On Behalf of | Apr 10, 2021 | Child Support |

Many noncustodial parents disagree with the way their co-parent uses child support funds. Some see their co-parents spend this money on extravagant personal items, luxury vacations or even drugs and alcohol. Often, these parents want to stop paying child support to deter the other parent from misusing child support.

Although understandable, you should never give in to the urge to stop paying child support, even if you replace these payments with gifts to your kids. The court ordered you to pay child support. If you stop meeting this obligation, the state of Arizona has many ways to punish you for nonpayment.

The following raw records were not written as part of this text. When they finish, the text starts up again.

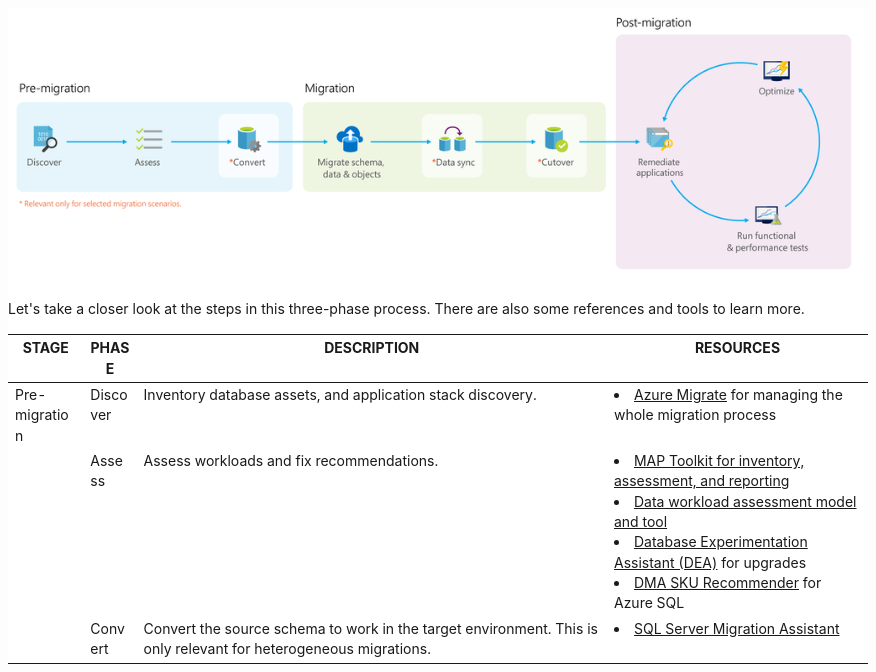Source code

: ![Data migration process](../graphics/media/data-migration-process.png)  

Let's take a closer look at the steps in this three-phase process. There are also some references and tools to learn more.    

| STAGE          | PHASE                             | DESCRIPTION                                                                                                                | RESOURCES                                                                                                                                                                                                                                                                                                                                                                                                                                                                                                                                                                                                                                                                                                                                                                                                                                                                                            |
|----------------|-----------------------------------|----------------------------------------------------------------------------------------------------------------|------------------------------------------------------------------------------------------------------------------------------------------------------------------------------------------------------------------------------------------------------------------------------------------------------------------------------------------------------------------------------------------------------------------------------------------------------------------------------------------------------------------------------------------------------------------------------------------------------------------------------------------------------------------------------------------------------------------------------------------------------------------------------------------------------------------------------------------------------------------------------------------------------|
| Pre-migration  | Discover                          | Inventory database assets, and application stack discovery.                                                                | <li>[Azure Migrate](https://docs.microsoft.com/azure/migrate/migrate-overview) for managing the whole migration process</li>                                                                                                                                                                                                                                                                                                                                                                                                                                                                                                                                                                                                                                                                                                                                                                                  |
|                | Assess                            | Assess workloads and fix recommendations.                                                                                  | <li>[MAP Toolkit for inventory, assessment, and reporting](https://www.microsoft.com/en-us/download/details.aspx?id=7826) </li> <li>[Data workload assessment model and tool](https://github.com/Microsoft/DataMigrationTeam/tree/master/Data%20Workload%20Assessment%20Model%20and%20Tool)</li> <li>[Database Experimentation Assistant (DEA)](https://www.microsoft.com/en-us/download/details.aspx?id=54090) for upgrades</li>   <li>[DMA SKU Recommender](https://docs.microsoft.com/en-us/sql/dma/dma-sku-recommend-sql-db?view=sql-server-2017)  for Azure SQL </li>                                                                                                                                                                                                                                                                                                                                                                                                                                                                                                       |
|                | Convert                           | Convert the source schema to work in the target environment. This is only relevant for heterogeneous migrations.           | <li>[SQL Server Migration Assistant](https://docs.microsoft.com/en-us/sql/ssma/sql-server-migration-assistant?view=sql-server-2017)</li>                                                                                                                                                                                                                                                                                                                                                                                                                                                                                                                                                    |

How does Arizona enforce child support?

All states use multiple methods to enforce a parent’s child support responsibilities, including Arizona. If you stop paying, the state can:

  • Seize your bank accounts
  • Place liens on your property (real estate, cars, etc.)
  • Report you to credit bureaus
  • Intercept funds, such as lottery winnings, tax refunds, workers compensation and unemployment payments
  • Deny you a passport
  • Suspend your driver’s and professional licenses
  • File a court action, which could land you in jail

If you have a problem with your child support order, it is much better to seek a legal solution instead of addressing the matter alone. Working with a experienced attorney can help you avoid the nonpayment consequences discussed above.  Proper guidance can also aid you in finding a long-term solution that will not harm your children.

For example, if you suspect your co-parent is misusing your support funds, an attorney can help you present your concerns to the court. In turn, the court can investigate the matter and resolve it in a way that protects you, your kids and your finances.